#### WHAT IS EXPECTED:
Find the line that contains "Privacy Statement (UK)", then repeat it and each line after it to the end of the records, exactly.

#### MATERIAL FOR THE TASK:
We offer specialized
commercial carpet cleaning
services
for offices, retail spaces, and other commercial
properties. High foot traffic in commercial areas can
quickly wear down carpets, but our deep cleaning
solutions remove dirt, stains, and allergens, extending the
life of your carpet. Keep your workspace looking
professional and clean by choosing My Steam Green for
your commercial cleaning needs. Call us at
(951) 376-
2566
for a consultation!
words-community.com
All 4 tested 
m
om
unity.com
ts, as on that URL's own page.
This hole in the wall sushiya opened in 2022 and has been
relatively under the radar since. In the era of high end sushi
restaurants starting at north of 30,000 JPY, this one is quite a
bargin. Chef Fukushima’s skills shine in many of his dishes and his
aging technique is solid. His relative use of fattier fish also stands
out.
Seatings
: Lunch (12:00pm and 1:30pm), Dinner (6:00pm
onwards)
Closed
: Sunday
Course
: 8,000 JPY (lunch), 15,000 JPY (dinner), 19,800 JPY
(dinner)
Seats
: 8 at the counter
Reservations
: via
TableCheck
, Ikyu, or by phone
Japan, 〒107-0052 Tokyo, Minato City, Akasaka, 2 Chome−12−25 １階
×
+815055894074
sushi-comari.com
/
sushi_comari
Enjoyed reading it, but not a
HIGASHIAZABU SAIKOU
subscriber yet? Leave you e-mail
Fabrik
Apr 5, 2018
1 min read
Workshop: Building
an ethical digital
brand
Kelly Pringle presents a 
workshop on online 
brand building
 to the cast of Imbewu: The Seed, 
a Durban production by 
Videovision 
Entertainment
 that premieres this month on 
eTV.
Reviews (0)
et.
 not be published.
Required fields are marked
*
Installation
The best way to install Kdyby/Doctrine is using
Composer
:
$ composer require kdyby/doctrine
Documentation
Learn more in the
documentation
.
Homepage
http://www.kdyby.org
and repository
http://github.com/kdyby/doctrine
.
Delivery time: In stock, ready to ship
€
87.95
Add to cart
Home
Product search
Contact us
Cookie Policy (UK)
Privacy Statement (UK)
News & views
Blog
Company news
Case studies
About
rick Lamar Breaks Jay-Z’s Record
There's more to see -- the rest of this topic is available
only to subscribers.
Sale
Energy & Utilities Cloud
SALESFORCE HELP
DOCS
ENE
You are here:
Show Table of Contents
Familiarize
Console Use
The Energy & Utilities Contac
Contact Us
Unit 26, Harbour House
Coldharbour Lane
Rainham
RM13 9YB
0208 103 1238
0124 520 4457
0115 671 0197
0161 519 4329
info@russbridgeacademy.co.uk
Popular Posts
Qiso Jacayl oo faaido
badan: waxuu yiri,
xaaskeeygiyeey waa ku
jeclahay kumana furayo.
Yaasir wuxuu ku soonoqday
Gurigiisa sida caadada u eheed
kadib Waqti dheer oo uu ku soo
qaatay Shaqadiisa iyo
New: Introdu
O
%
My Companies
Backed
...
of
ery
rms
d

#### YOUR RESPONSE:
Privacy Statement (UK)
News & views
Blog
Company news
Case studies
About
rick Lamar Breaks Jay-Z’s Record
There's more to see -- the rest of this topic is available
only to subscribers.
Sale
Energy & Utilities Cloud
SALESFORCE HELP
DOCS
ENE
You are here:
Show Table of Contents
Familiarize
Console Use
The Energy & Utilities Contac
Contact Us
Unit 26, Harbour House
Coldharbour Lane
Rainham
RM13 9YB
0208 103 1238
0124 520 4457
0115 671 0197
0161 519 4329
info@russbridgeacademy.co.uk
Popular Posts
Qiso Jacayl oo faaido
badan: waxuu yiri,
xaaskeeygiyeey waa ku
jeclahay kumana furayo.
Yaasir wuxuu ku soonoqday
Gurigiisa sida caadada u eheed
kadib Waqti dheer oo uu ku soo
qaatay Shaqadiisa iyo
New: Introdu
O
%
My Companies
Backed
...
of
ery
rms
d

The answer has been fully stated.